The hog market, along with the futures market on hogs, has been on fire. October 2013 futures are at almost the same price as July 2014 hog futures! I can’t remember ever seeing this happen before.
We work with many clients across the United States, who have developed a disciplined margin management approach. Many producers started to lock in margins some time ago when there were acceptable margins, and they continue to increase their overall coverage as margins improve.
In looking at the forecast for the next 12 months, there are profits of close to $25 per head on average. Many producers started locking up profits when margins were at $15 a head. This has resulted in a lot of margin calls for many producers.
I have received many calls from producers wondering if they should change or lift their positions. I tell them to stay the course, keep the positions and stay disciplined in this approach. I also use the chart below to illustrate my point. It shows data from a benchmarking study we conducted on our clients in 2012.
In that study last year, the average client made $8.84/ head compared to the Iowa State University (ISU) average of more than a $12/head loss. This calculates to a difference of more than $20/head! The biggest reason for this difference is the risk management practices used by our clients in 2012. From an operational perspective there were very little profits made in 2012.
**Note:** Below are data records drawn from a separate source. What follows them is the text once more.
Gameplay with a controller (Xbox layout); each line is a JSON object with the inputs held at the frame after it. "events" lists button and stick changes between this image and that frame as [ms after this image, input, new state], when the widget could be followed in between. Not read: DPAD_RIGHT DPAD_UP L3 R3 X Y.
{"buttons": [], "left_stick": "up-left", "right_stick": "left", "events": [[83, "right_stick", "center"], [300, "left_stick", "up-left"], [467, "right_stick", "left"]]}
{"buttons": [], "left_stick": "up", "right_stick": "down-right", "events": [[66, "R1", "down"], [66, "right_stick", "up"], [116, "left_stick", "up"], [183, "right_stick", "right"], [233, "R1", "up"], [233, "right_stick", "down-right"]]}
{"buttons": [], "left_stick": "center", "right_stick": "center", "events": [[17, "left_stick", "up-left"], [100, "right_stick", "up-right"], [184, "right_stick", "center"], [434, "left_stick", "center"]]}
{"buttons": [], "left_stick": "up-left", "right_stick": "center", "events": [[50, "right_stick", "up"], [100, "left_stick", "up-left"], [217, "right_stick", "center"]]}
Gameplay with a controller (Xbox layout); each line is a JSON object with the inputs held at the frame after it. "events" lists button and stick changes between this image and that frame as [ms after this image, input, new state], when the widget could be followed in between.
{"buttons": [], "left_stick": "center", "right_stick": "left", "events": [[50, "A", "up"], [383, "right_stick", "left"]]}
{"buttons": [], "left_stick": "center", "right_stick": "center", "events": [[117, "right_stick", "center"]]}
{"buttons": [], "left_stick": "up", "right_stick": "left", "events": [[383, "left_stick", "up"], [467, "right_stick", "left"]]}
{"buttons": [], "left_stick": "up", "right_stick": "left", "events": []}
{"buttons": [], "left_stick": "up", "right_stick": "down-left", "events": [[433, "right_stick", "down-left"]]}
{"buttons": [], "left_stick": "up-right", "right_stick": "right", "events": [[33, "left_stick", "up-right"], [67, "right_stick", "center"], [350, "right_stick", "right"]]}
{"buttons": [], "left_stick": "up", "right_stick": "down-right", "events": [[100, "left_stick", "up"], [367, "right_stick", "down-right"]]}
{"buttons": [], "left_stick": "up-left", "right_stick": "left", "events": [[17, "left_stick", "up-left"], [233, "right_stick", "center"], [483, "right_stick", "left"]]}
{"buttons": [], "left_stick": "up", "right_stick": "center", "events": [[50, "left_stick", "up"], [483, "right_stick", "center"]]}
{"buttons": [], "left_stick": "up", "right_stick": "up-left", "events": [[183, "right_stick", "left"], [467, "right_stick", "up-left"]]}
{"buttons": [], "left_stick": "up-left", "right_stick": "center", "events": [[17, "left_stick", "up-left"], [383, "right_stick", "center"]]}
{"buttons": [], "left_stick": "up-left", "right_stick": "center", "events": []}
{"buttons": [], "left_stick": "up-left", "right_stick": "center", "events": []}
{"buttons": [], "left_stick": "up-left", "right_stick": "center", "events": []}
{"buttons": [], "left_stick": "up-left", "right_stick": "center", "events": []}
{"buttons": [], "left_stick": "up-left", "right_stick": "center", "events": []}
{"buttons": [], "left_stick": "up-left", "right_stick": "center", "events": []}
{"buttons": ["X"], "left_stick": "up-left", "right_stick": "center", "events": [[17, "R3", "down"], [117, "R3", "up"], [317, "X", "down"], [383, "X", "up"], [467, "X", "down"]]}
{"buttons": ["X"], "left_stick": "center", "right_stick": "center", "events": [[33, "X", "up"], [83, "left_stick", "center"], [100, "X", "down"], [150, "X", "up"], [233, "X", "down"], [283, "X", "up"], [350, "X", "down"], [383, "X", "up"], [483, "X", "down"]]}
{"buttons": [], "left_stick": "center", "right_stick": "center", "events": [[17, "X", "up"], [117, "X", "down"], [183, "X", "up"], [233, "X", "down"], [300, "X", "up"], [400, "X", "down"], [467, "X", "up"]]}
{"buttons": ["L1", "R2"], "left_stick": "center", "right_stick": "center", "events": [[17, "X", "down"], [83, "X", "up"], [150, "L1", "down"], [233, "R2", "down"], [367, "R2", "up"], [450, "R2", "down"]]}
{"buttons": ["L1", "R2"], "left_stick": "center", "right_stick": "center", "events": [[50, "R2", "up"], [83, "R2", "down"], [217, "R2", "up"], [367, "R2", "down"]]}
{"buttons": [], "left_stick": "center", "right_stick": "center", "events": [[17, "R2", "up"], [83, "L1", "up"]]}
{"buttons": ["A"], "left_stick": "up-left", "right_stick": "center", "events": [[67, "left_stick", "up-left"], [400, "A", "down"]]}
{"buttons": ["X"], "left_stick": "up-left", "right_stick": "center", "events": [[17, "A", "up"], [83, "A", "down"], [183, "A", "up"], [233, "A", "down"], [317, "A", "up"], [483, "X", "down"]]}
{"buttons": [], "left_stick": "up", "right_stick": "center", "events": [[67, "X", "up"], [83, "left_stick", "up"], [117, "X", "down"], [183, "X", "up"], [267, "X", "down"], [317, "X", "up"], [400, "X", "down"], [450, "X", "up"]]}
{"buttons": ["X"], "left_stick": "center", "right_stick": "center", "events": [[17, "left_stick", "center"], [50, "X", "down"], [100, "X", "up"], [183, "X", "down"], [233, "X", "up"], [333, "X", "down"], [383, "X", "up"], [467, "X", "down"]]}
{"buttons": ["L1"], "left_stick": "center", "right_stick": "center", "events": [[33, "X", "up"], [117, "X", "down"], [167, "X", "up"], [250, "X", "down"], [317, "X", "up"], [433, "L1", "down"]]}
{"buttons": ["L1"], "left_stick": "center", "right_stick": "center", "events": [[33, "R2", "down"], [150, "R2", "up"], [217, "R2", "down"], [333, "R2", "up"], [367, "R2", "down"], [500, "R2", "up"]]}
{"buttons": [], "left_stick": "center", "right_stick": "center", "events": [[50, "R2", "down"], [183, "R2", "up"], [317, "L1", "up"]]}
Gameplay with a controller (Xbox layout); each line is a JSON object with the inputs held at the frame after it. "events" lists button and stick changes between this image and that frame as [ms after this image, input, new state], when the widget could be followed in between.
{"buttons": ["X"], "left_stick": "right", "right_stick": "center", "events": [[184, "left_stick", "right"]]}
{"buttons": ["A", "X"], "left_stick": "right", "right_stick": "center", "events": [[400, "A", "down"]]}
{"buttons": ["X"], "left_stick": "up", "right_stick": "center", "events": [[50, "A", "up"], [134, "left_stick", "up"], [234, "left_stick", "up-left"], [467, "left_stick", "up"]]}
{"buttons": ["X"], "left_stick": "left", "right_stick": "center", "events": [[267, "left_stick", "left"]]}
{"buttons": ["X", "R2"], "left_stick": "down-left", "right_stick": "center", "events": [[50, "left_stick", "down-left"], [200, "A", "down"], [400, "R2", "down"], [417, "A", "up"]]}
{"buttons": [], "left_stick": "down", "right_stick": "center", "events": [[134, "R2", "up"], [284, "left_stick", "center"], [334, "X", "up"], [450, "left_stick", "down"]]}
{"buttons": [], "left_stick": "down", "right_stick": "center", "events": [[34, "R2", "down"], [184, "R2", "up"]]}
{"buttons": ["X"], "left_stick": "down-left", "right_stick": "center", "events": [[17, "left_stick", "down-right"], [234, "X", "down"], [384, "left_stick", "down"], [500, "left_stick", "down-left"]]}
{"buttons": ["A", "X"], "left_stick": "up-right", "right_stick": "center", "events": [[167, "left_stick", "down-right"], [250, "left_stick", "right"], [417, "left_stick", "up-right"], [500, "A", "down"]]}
We have also been very busy with increasing hedge lines needed to fund all of these margins calls. Again, the prudent thing to do—the bottom line—is to stay the course. You never go broke locking up a profit!
Review of 2013 and Forecast for 2014
We’ve had a good run of strong cash prices for quite some time. September’s $95 cash hogs are the highest prices that we’ve seen for this time period (See chart below). Domestic demand has been very strong and export demand has picked up recently.
In reviewing 2013, most producers will be at breakeven, at best, or a slight profit. In the first six months of this year, the average client in our portfolio lost between $5-6/head. The ISU model was at -$21.76/head. The last six months of the year will help, but when market-to-market losses due to hedge losses and a stronger cash market are factored in, most producers will still record a loss for 2013.
It appears that 2014 will be a different story. In our opinion, profits will be more than $15/head. Strong cash prices—but substantially lower feed costs—will help pork industry economics in 2014. Overall feed costs appear to be more than $25/head less than a year ago. Nothing is ever guaranteed in our business. But it looks like lower feed costs are on the horizon.